= Ann Patton Malone =

Ann Patton Malone (fl. 1969–2018) is a historian and educator focused on the Reconstruction Era and the Louisiana plantation systems. Also known as Ann Patton Baenziger Malone, she married Roger Baenziger in the 1950s.

==Career==
Malone attended Southwest Texas State University, where her master's thesis was Bold Beginnings: The Radical Program in Texas, 1870-1873 (1970). Malone studied history of the Reconstruction era for five years.

She began teaching American History at Southwest Texas State University around 1967. By 1969, she had written several scholarly articles about the Reconstruction era. She wrote The Texas State Police during Reconstruction: A Reexamination (April 1969) (Note: She was a descendant of Thomas Patton, a Texas State Police sergeant.) about the positive contributions that the state police made to combat violence during the reconstruction in Texas (1865–1899). Prior to her article, the State Police had a bad reputation for their role after the American Civil War. The state police supported local law enforcement, who were not equipped to manage the level of violence throughout Texas, as needed to suppress crime. Malone stated that, "Considerable evidence indicates that most of the unpopularity of the State Police was due to its racial composition and political association… The hostility toward the force was, for the most part, an expression of conservative resentment of Negro and Radical domination." She found that the racial composition of the group was 40% Blacks and 60% Whites.

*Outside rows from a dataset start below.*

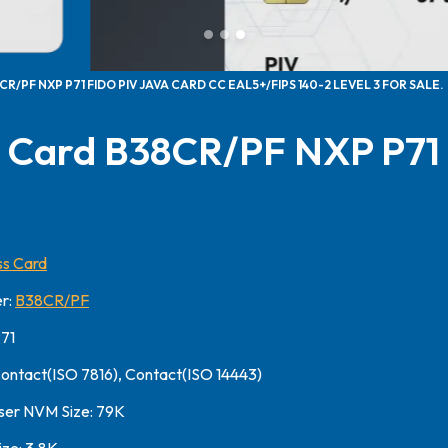
R/PF NXP P71 FIDO PIV JAVA CARD CC EAL5+/FIPS 140-2 LEVEL 3 FOR SALE.
 Card B38CR/PF NXP P71
s Card
r:
B38CR/PF
P71
Contact(ISO 7816), Contact(ISO 14443)
ser NVM Size: 79K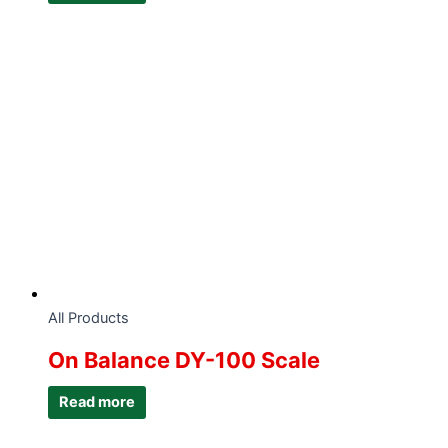
All Products
On Balance DY-100 Scale
Read more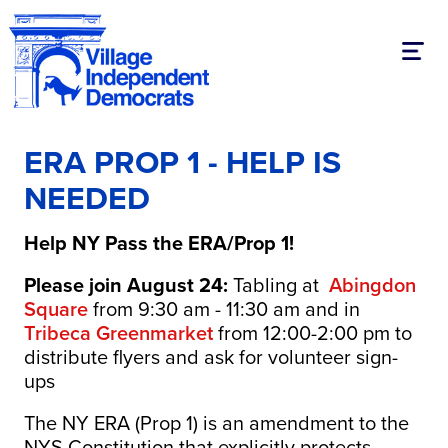
Toggl
ERA PROP 1 - HELP IS
NEEDED
Help NY Pass the ERA/Prop 1!
Please join August 24:
Tabling at
Abingdon
Square
from 9:30 am - 11:30 am and in
Tribeca Greenmarket
from 12:00-2:00 pm to
distribute flyers and ask for volunteer sign-
ups
The NY ERA (Prop 1) is an amendment to the
NYS Constitution that explicitly protects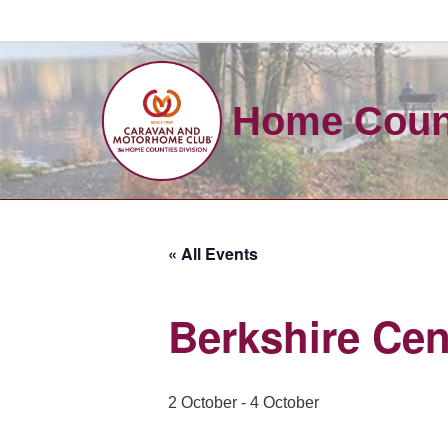
Skip
to
Home Count
content
« All Events
Berkshire Ce
2 October
-
4 October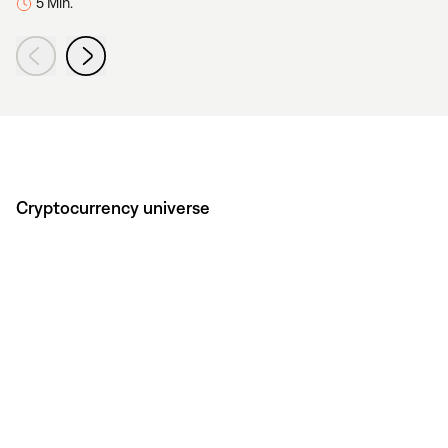
5 Min.
Cryptocurrency universe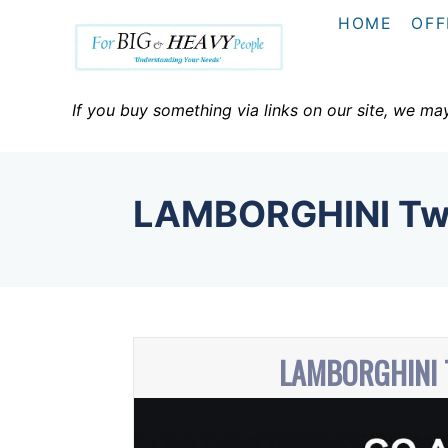
S
HOME
OFF
k
i
p
If you buy something via links on our site, we ma
t
o
C
LAMBORGHINI Tw
o
n
t
e
n
LAMBORGHINI
t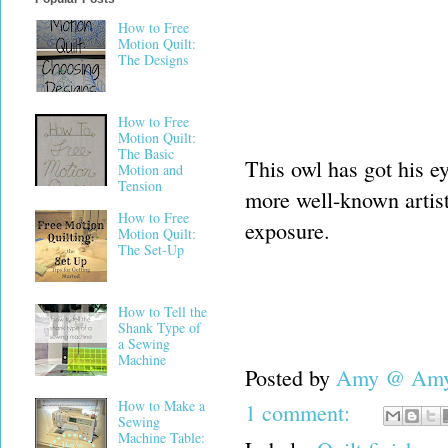
How to Free
Motion Quilt:
The Designs
How to Free
Motion Quilt:
The Basic
This owl has got his e
Motion and
Tension
more well-known artist
How to Free
exposure.
Motion Quilt:
The Set-Up
How to Tell the
Shank Type of
a Sewing
Machine
Posted by
Amy @ Amy'
How to Make a
1 comment:
Sewing
Machine Table: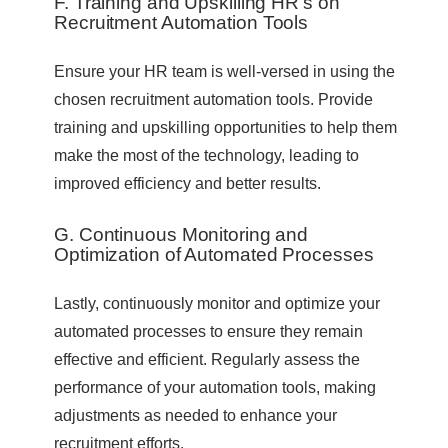
F. Training and Upskilling HR’s on
Recruitment Automation Tools
Ensure your HR team is well-versed in using the
chosen recruitment automation tools. Provide
training and upskilling opportunities to help them
make the most of the technology, leading to
improved efficiency and better results.
G. Continuous Monitoring and
Optimization of Automated Processes
Lastly, continuously monitor and optimize your
automated processes to ensure they remain
effective and efficient. Regularly assess the
performance of your automation tools, making
adjustments as needed to enhance your
recruitment efforts.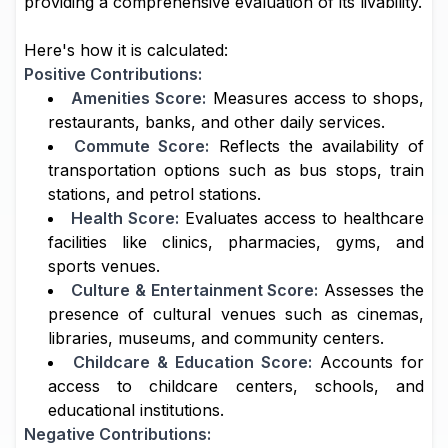
providing a comprehensive evaluation of its livability.
Here's how it is calculated:
Positive Contributions:
Amenities Score:
Measures access to shops,
restaurants, banks, and other daily services.
Commute Score:
Reflects the availability of
transportation options such as bus stops, train
stations, and petrol stations.
Health Score:
Evaluates access to healthcare
facilities like clinics, pharmacies, gyms, and
sports venues.
Culture & Entertainment Score:
Assesses the
presence of cultural venues such as cinemas,
libraries, museums, and community centers.
Childcare & Education Score:
Accounts for
access to childcare centers, schools, and
educational institutions.
Negative Contributions: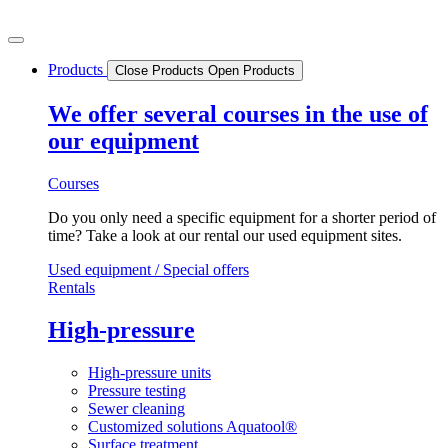
Skip
to
content
Products
Close Products
Open Products
We offer several courses in the use of
our equipment
Courses
Do you only need a specific equipment for a shorter period of
time? Take a look at our rental our used equipment sites.
Used equipment / Special offers
Rentals
High-pressure
High-pressure units
Pressure testing
Sewer cleaning
Customized solutions Aquatool®
Surface treatment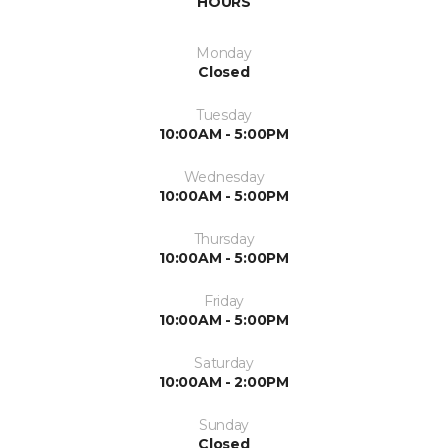
HOURS
Monday
Closed
Tuesday
10:00AM - 5:00PM
Wednesday
10:00AM - 5:00PM
Thursday
10:00AM - 5:00PM
Friday
10:00AM - 5:00PM
Saturday
10:00AM - 2:00PM
Sunday
Closed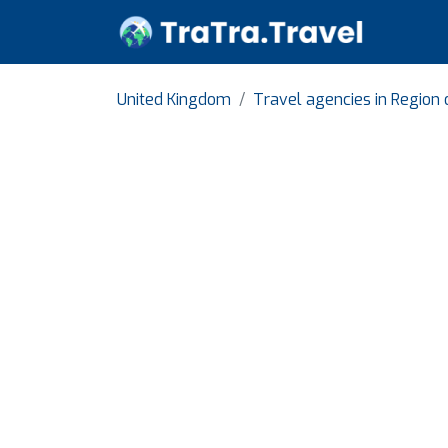
United Kingdom
Travel agencies in Region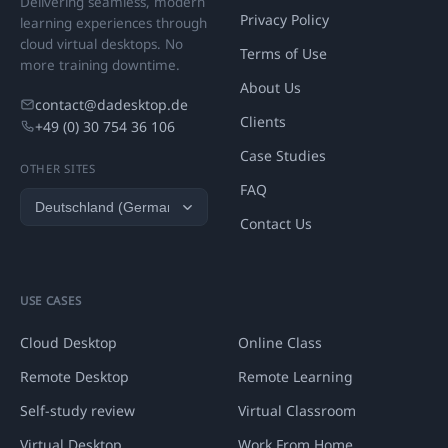
Delivering seamless, modern
Privacy Policy
learning experiences through
cloud virtual desktops. No
Terms of Use
more training downtime.
About Us
contact@dadesktop.de
Clients
+49 (0) 30 754 36 106
Case Studies
OTHER SITES
FAQ
Contact Us
USE CASES
Cloud Desktop
Online Class
Remote Desktop
Remote Learning
Self-study review
Virtual Classroom
Virtual Desktop
Work From Home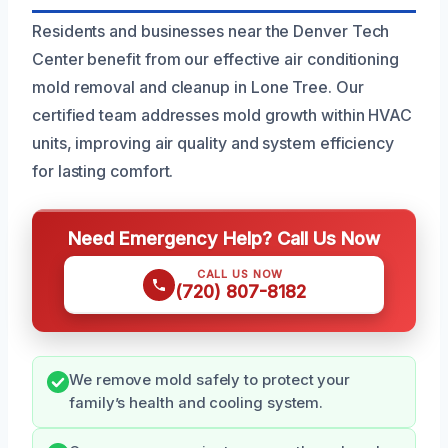
Residents and businesses near the Denver Tech
Center benefit from our effective air conditioning
mold removal and cleanup in Lone Tree. Our
certified team addresses mold growth within HVAC
units, improving air quality and system efficiency
for lasting comfort.
Need Emergency Help? Call Us Now
CALL US NOW
(720) 807-8182
We remove mold safely to protect your
family’s health and cooling system.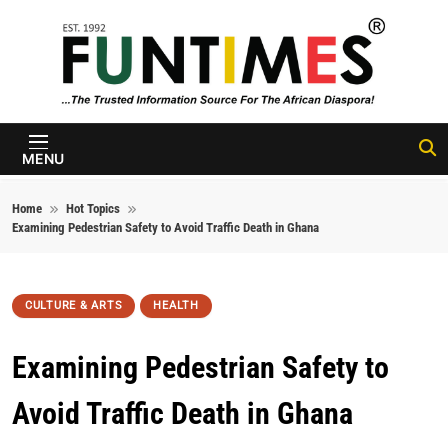
Skip to content
FunTimes
Magazine
MENU
Home
Hot Topics
Examining Pedestrian Safety to Avoid Traffic Death in Ghana
CULTURE & ARTS
HEALTH
Examining Pedestrian Safety to
Avoid Traffic Death in Ghana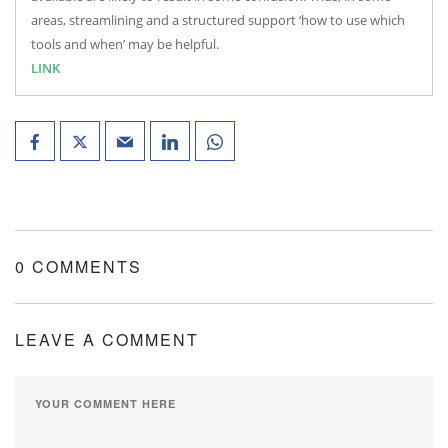
areas, streamlining and a structured support ‘how to use which
tools and when’ may be helpful.
LINK
0 COMMENTS
LEAVE A COMMENT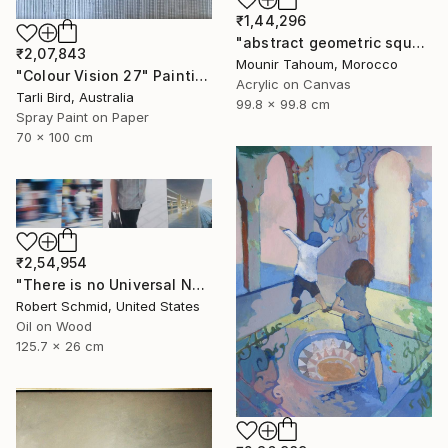
₹1,44,296
"abstract geometric square rectangular lines black beige orange" Painting
₹2,07,843
Mounir Tahoum, Morocco
"Colour Vision 27" Painting
Acrylic on Canvas
Tarli Bird, Australia
99.8 x 99.8 cm
Spray Paint on Paper
70 x 100 cm
₹2,54,954
"There is no Universal Now" Painting
Robert Schmid, United States
Oil on Wood
125.7 x 26 cm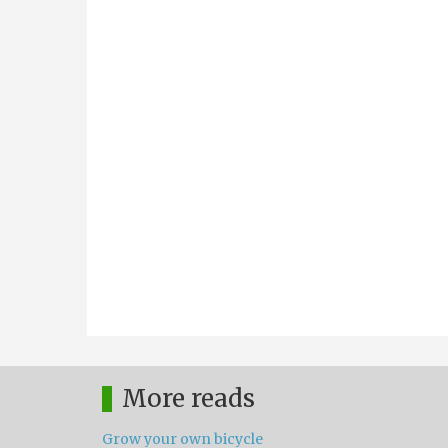
More reads
Grow your own bicycle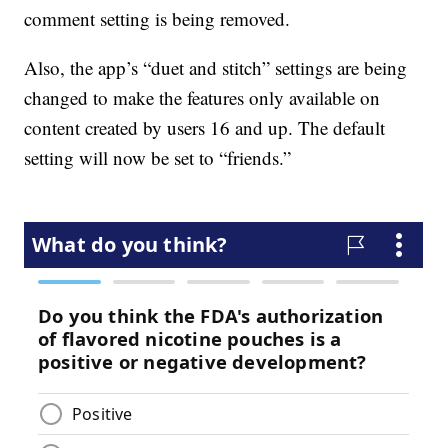
comment setting is being removed.
Also, the app’s “duet and stitch” settings are being
changed to make the features only available on
content created by users 16 and up. The default
setting will now be set to “friends.”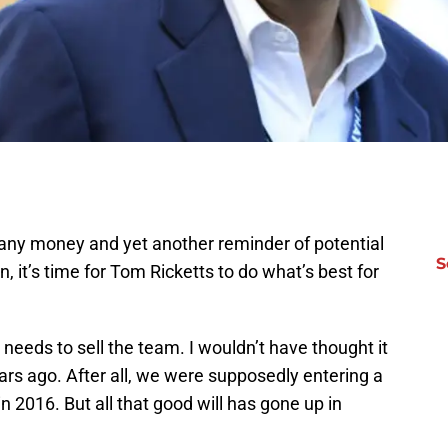
 any money and yet another reminder of potential
S
n, it’s time for Tom Ricketts to do what’s best for
eeds to sell the team. I wouldn’t have thought it
ears ago. After all, we were supposedly entering a
 in 2016. But all that good will has gone up in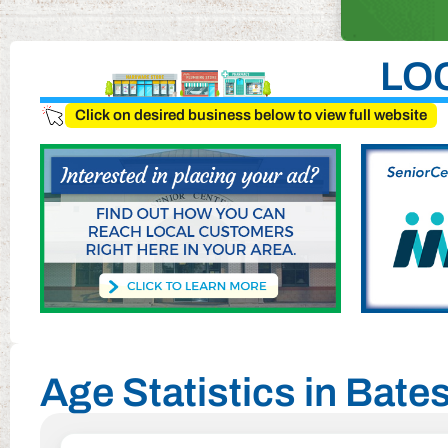
LO
Click on desired business below to view full website
Age Statistics in Bate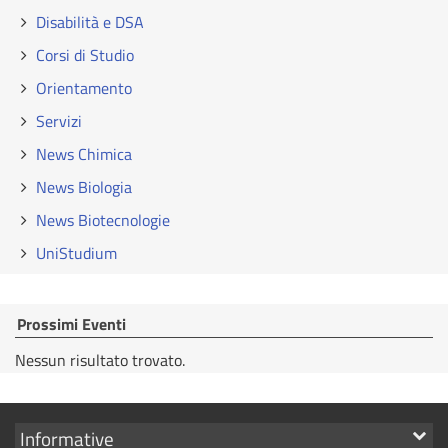
Disabilità e DSA
Corsi di Studio
Orientamento
Servizi
News Chimica
News Biologia
News Biotecnologie
UniStudium
Prossimi Eventi
Nessun risultato trovato.
Mostra
Informative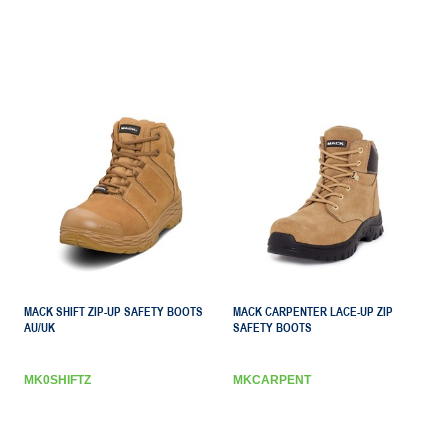
MACK SHIFT ZIP-UP SAFETY BOOTS
MACK CARPENTER LACE-UP ZIP
AU/UK
SAFETY BOOTS
MK0SHIFTZ
MKCARPENT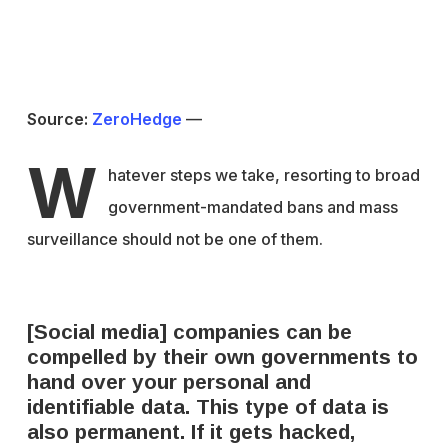
Source:
ZeroHedge
—
W
hatever steps we take, resorting to broad
government-mandated bans and mass
surveillance should not be one of them.
[Social media] companies can be
compelled by their own governments to
hand over your personal and
identifiable data. This type of data is
also permanent. If it gets hacked,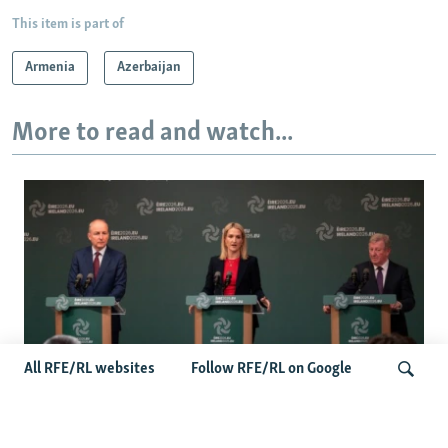
This item is part of
Armenia
Azerbaijan
More to read and watch...
All RFE/RL websites
Follow RFE/RL on Google
Wider Europe Briefing: Ireland's EU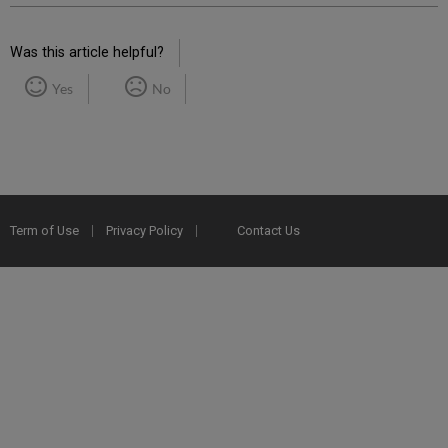
Was this article helpful?
Yes
No
Term of Use
Privacy Policy
Contact Us
2025 Ex Libris. All rights reserved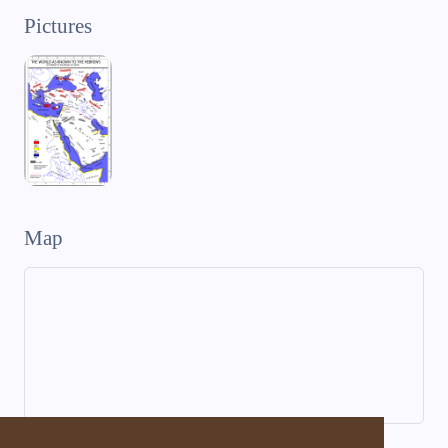
Pictures
Map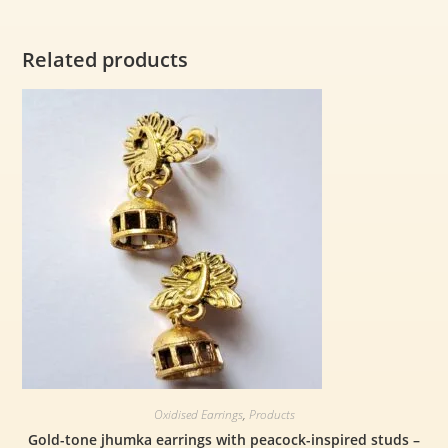
Related products
Oxidised Earrings
,
Products
Gold-tone jhumka earrings with peacock-inspired studs –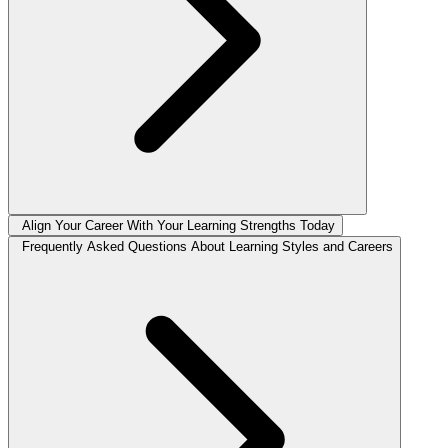
Align Your Career With Your Learning Strengths Today
Frequently Asked Questions About Learning Styles and Careers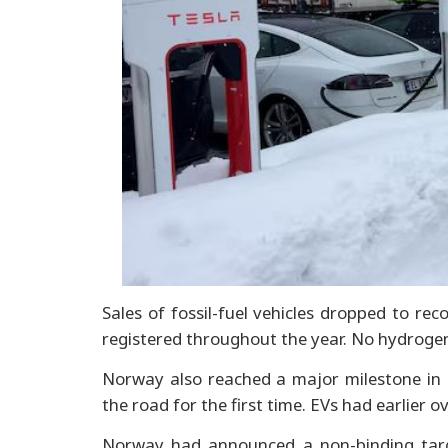
Sales of fossil-fuel vehicles dropped to rec
registered throughout the year. No hydroge
Norway also reached a major milestone in 2
the road for the first time. EVs had earlier 
Norway had announced a non-binding targe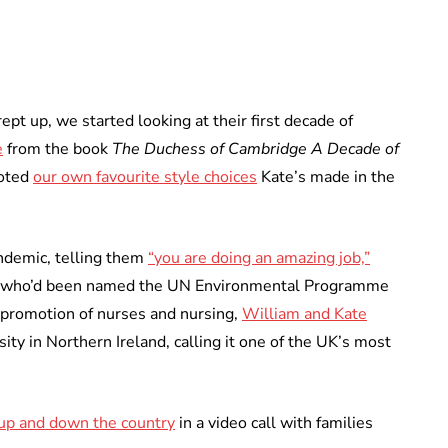
pt up, we started looking at their first decade of
e
from the book
The Duchess of Cambridge A Decade of
noted
our own favourite style choices
Kate’s made in the
andemic, telling them
“you are doing an amazing job,”
who’d been named the UN Environmental Programme
 promotion of nurses and nursing,
William and Kate
ity in Northern Ireland, calling it one of the UK’s most
 up and down the country
in a video call with families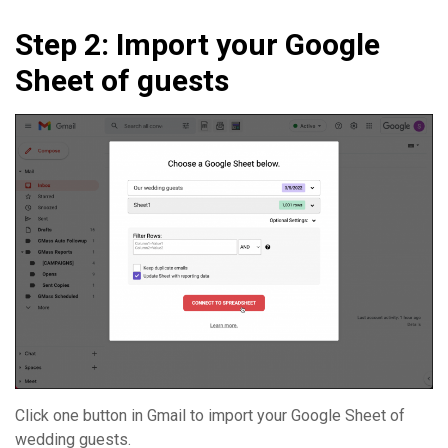
Step 2: Import your Google
Sheet of guests
Click one button in Gmail to import your Google Sheet of
wedding guests.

In 1971, she received the Martha Washington Award for her work for the American Revolution Bicentennial Commission as a Research Historian. The Texas Society Sons of the American Revolution presented the award.

She was among the faculty of the Social Science Department of Northwestern State University and the Illinois State University. Malone was a leader in the ethnographic study of the Magnolia Plantation, which is part of the Cane River Creole National Historical Park.

She authored the book Women on the Texas Frontier: A Cross-Cultural Perspective (1983). She wrote Sweet Chariot (1992) about households and families of enslaved people in the 19th century, based upon the research of 155 slave communities located in Louisiana. The study leveraged techniques developed by Peter Laslett in the study of pre-industrial English households and families.

==Personal life==
She was the daughter of Emmitt Patton, a Texas rancher. She wrote and illustrated The Patton Family.

By 1962, Malone and Roger Baenziger had three children: Bart, Julie, and Jeff. She lived in Natchitoches, Louisiana by 1994. By 2018, she was Ann Patton Rose.